Pensioenfonds SNS Reaal has increased its allocation to green bonds within its corporate bond portfolio from 20% to 100%. The move, a first for a Dutch pension scheme, fits its new ambition to become a frontrunner in sustainable investment.
At the start of 2023, the €3.1bn pension fund of Volksbank and insurance firm Athora fully converted its €300m corporate bond portfolio into a green bond mandate. The fund already invested partly in green corporate bonds, but had instructed its fiduciary manager Goldman Sachs Asset Management (GSAM) last year to convert the existing mandate to green bonds only.
The new mandate is also managed by GSAM, which runs a large green bond fund. The new mandate bears “many similarities” to GSAM’s existing fund, according to Benno Honsdrecht, a trustee at Pensioenfonds SNS Reaal. The new mandate also allows investments in corporate social bonds, although the availability of such bonds is still limited. With the exception of a few banks, no European company has yet issued social bonds, GSAM portfolio manager Bram Bos told IPE earlier this year.
Pensioenfonds SNS Reaal expects that the greenification of its corporate bond portfolio will not affect future returns. Honsdrecht says: “Investors are no longer willing to pay a premium for green bonds, so the ‘greenium’ has all but disappeared. As a result, green bond yields are now just as high as those on regular bonds.”
The move towards green bonds fits with the pension scheme’s newly formulated ambition to be a “frontrunner” in sustainable investing, according to Honsdrecht and investment officer Haitse Hoos.
“We don’t want to be middle of the road when it comes to sustainable investing. We don’t want to be a follower but a trendsetter,” he said.
Last year, the SNS Reaal fund decided to exclude fossil fuel companies in emerging markets.

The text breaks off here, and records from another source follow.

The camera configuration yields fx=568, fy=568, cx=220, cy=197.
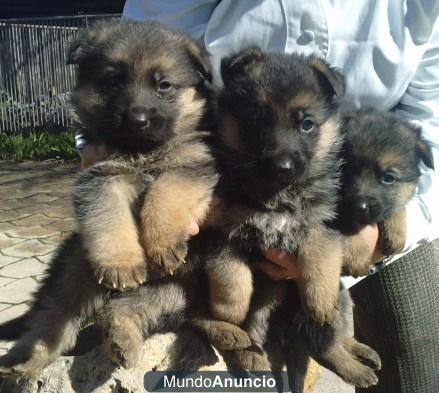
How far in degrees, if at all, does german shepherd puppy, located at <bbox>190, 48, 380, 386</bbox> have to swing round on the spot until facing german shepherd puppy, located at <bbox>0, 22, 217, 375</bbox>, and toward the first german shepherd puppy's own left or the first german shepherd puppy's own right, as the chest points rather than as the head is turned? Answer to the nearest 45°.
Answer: approximately 90° to the first german shepherd puppy's own right

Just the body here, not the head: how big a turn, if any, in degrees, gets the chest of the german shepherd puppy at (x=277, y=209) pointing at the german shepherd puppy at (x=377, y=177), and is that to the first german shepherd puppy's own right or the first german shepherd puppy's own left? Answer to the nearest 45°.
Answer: approximately 135° to the first german shepherd puppy's own left

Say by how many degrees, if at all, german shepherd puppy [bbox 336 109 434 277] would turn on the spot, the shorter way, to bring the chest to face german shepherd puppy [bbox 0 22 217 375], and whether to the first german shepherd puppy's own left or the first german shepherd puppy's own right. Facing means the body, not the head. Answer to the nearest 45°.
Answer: approximately 45° to the first german shepherd puppy's own right

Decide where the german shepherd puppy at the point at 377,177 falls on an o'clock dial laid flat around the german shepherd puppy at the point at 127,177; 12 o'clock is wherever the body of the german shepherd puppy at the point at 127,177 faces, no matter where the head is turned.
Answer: the german shepherd puppy at the point at 377,177 is roughly at 9 o'clock from the german shepherd puppy at the point at 127,177.

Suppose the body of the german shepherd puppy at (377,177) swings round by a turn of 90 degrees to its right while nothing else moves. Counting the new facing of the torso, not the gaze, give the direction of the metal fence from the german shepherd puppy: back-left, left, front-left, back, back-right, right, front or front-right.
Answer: front-right

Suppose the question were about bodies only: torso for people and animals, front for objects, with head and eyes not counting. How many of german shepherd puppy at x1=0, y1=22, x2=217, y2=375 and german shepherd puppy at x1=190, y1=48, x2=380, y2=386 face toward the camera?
2

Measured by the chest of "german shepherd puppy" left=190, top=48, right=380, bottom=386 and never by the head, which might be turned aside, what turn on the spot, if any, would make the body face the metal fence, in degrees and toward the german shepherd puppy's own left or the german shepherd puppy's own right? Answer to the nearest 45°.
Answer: approximately 135° to the german shepherd puppy's own right
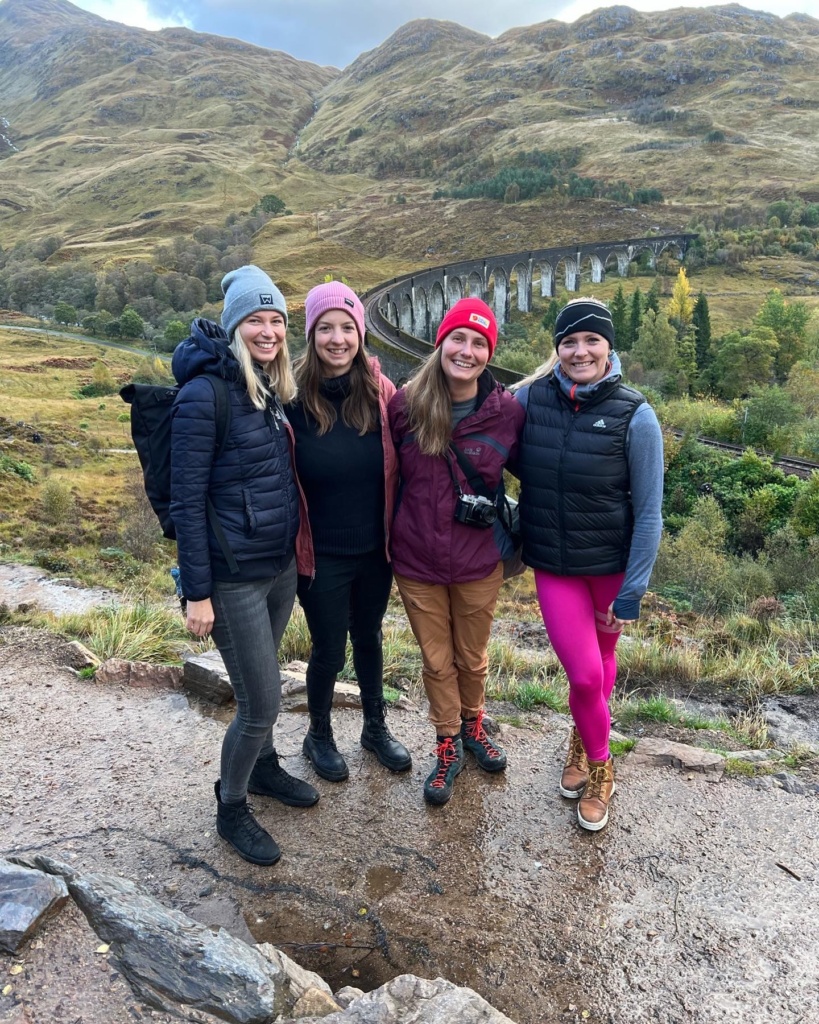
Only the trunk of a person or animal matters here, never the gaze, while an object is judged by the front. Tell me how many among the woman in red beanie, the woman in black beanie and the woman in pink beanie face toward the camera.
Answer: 3

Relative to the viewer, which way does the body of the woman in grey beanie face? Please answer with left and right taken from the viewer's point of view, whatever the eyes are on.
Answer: facing the viewer and to the right of the viewer

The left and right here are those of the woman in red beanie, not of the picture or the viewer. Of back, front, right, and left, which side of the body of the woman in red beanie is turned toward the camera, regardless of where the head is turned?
front

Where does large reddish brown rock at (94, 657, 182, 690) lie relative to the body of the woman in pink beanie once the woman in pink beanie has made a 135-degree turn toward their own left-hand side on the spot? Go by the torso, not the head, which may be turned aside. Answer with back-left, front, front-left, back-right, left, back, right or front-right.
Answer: left

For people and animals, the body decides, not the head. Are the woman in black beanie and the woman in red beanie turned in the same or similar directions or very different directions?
same or similar directions

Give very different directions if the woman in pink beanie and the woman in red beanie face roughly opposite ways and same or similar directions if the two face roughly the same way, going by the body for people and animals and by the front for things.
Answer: same or similar directions

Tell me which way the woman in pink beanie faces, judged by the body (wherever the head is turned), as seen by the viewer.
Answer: toward the camera

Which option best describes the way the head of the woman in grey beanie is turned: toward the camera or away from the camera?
toward the camera

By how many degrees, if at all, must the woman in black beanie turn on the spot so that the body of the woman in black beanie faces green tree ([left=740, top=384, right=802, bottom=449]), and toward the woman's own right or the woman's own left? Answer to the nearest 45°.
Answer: approximately 180°

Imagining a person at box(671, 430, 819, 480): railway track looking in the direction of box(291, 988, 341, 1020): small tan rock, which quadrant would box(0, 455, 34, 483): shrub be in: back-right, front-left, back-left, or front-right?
front-right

It also started using a climate transition benchmark for its equity investments.
The fund saw these steps rewarded last year as it finally received a higher position in the coveted ranking for sustainable investing of VBDO, the Dutch association for sustainable investing. The fund is now the best-performing small pension fund in the Netherlands, according to VBDO. In the most recent overall ranking of 2022, which includes the 50 largest pension funds, it is in ninth place.
Pensioenfonds SNS Reaal also has a minimum allocation of 20% green bonds in its government bond portfolio. The fund has not considered increasing this share, according to Hoos.
“To be able to invest only in green government bonds would be too restrictive,” he said. “Green government bonds only form a small part of total debt issuance.”
Pensioenfonds SNS Reaal only invests in ‘higher-rated European government bonds’, from the Netherlands, Germany and France, among others.
The fund will soon also switch its high-yield bond portfolio to 100% green bonds. “Our investments will be converted by next autumn from a standard high-yield bond fund to a new fund to be set up by the same manager Robeco,” said Honsdrecht. This fund will be classified as ‘Article 9’ under the European sustainability regulation SFDR and will invest only in green bonds, he added.
Finally, the pension fund has also reviewed its country policy this year, prompted in part by the war in Ukraine. The number of excluded countries has increased from nine to 36 because a minimum score of 20 on the Freedom in the World Index (0-100) of research institute Freedom House has been set as an additional inclusion criterion. The newly excluded countries include China, Vietnam and Egypt.
To implement the new policy, the fund had to look for another manager for its emerging market government bond portfolio. “Our manager did not have a specific country policy. Now we invest via a Neuberger Berman fund that exactly follows our country policy,” Honsdrecht said.
The fund’s new country policy currently only relates to government bonds. Other Dutch pension funds that recently reviewed their country policies, such as Pensioenfonds PostNL and Pensioenfonds Rabobank, also exclude companies majority-owned by the governments of the countries in question. Pensioenfonds SNS Reaal will follow their example, but is still figuring out how to exactly implement this intention.
“Including SOEs in our country policy is still under construction. We’ve still got to decide where to draw the line. Is a firm an SOE once the government has a stake of 25%, or only once its stake has passed the 50% threshold? We still need to decide on this,” Hoos added.